• **Brief**:
The result should be every line of the listing that contains "laag".

• **Provided data**:
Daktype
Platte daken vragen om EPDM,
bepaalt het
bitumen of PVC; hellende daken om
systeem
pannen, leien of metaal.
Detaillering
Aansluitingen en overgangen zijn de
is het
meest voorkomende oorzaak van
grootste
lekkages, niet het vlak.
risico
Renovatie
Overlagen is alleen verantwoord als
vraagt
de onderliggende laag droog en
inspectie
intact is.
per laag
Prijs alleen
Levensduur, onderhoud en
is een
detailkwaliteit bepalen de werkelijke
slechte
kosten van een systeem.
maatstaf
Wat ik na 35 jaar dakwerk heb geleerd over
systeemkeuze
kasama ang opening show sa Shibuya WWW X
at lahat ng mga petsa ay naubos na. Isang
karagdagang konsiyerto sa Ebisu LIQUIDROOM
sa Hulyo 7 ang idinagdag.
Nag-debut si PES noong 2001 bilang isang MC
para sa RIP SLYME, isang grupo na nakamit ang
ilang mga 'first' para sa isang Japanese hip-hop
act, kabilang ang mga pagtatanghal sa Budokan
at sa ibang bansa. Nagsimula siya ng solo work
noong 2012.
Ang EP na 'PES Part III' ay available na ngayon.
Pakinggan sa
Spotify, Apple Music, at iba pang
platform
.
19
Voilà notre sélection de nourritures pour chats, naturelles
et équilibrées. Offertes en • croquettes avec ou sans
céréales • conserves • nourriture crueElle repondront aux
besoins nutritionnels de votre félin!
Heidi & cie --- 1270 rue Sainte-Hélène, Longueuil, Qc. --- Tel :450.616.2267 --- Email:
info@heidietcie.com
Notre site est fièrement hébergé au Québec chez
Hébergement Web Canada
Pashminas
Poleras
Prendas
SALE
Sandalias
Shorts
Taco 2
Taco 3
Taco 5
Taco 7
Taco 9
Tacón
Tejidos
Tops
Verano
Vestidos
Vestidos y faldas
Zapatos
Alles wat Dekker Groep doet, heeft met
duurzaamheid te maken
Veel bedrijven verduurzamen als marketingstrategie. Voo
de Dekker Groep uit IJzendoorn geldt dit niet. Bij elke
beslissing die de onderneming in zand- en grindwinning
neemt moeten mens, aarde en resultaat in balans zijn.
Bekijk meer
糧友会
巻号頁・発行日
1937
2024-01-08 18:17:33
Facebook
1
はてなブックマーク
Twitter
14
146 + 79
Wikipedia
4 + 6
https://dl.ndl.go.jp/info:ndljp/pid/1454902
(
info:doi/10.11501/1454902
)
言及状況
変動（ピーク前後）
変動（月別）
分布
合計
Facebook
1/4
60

• **Task response**:
de onderliggende laag droog en
per laag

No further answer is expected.